How about housing? New, luxury condos in Manhattan now loosing air too with new Battery Park condos selling for up to 56% off! Homes in Detroit and Cleveland being dumped by the banks for $1,000 each. 10% of all mortgagors late on payments, 15% of all homeowners with a mortgage owe more than the house is worth. The new restrictions banks are putting on potential home buyers, such as 30% cash for downpayment, closing costs and mandated bank reserves, has closed about 50% of willing buyers out of the market.

Mass unemployment spreading to every sector, 34,000 more from Circuit City bankruptcy alone. If you count unemployment the same way they did during the Great Depression, and there is no reason we shouldn't, our unemployment rate is really 16%

We are looking at an unstoppable avalanche of bankruptcies: US Airways, Saks, Best Buy, Kmart, BN Furniture store, Bronx, NY etc are all on the brink. Circuit City was just the first big name. Retail is moving to the Internet, just like travel. There is no need for the big overhead of a physical location in many instances. Half of all electronic purchases are now made over the Internet.

US Government will wise up later than sooner that they can not continue to save everyone. The big banks and financial institutions are already dead, the only thing keeping the lights on is tax payer money and that will soon come to a halt. Citi, Bank of America, AIG have already had several hits on the public tit and will need more. Just in: "Friedman, Billings, Ramsey analyst Paul Miller made waves Tuesday by suggesting that Bank of America Corp. (BAC: 5.78 +13.33%) needs more than $80 billion in new common equity capital. The bank begins the year with $61.7 billion of tangible common equity, supporting $2.4 trillion of tangible assets, Miller’s note said according to a MarketWatch report. That’s well below the 6 to 9 percent ratio that Miller believes is needed." Can the bank earn the Billions it needs? It just lost $1.7 Billion in the 4th qtr. Earnings are headed the other way, down, not up.

Consumer delinquencies will destroy entire industries: housing, credit card (banks), autos, etc.

Commercial real estate will soon join the party. You don't need Malls if the customers cannot afford to buy. Just in: "Suggesting that capital markets turmoil is now affecting multifamily apartment owners and developers, the National Association of Home Builders suggested Wednesday morning that apartment developers are finding it difficult to fund future projects."

Obama will have no choice but to devalue the currency to provide enough inflated dollars to pay the Trillions of debt we have and are continuing to build up. A deficit of over $2Trillion is very likely this year.
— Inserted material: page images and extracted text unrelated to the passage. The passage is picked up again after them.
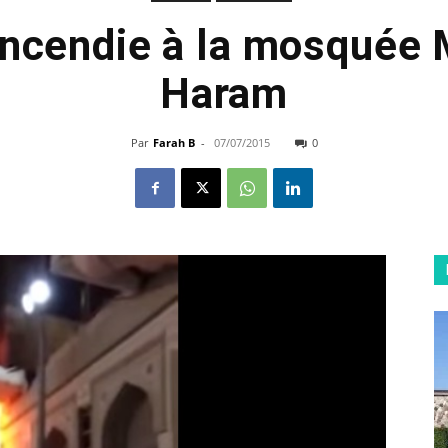
Incendie à la mosquée 
Haram
Par
Farah B
-
07/07/2015
0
Internationally, the Chinese economy is heading for recession too. Plus, they see the growing recklessness with which the US prints money to prop up failed financial institutions. This means that they will stop, sooner than later, buying US Treasury Bonds. This will extinquish the last real estate bright spot, low interest rates which will be yet another stake in the real estate market's heart.

What about gold and silver, you ask? The current deflation has beaten down gold and silver by 30-40% in the last year. prices of gold and silver have been d
The baby has been thrown out with the water. Their prices, especially those of silver, have been hammered in the past 14 months and I expect they will continue to trend down as the deflation persists. This makes it an IDEAL time to buy gold and silver at such deflated prices. As the only real money in the world, people will stampede to these metals once the economy crashes.
Oh, yes, stocks. I predict that within the first qtr, 2009, we will see a Dow of around 5,000. The current deflation is sucking the life out of businesses. No financing for businesses, failure of more major financial institutions, bankruptcies of major retailers, no sales, dropping corp profits, possibly rising interest rates all point toward a crippled stock market in free fall.

Anyone ever hear of the Amero? Google it!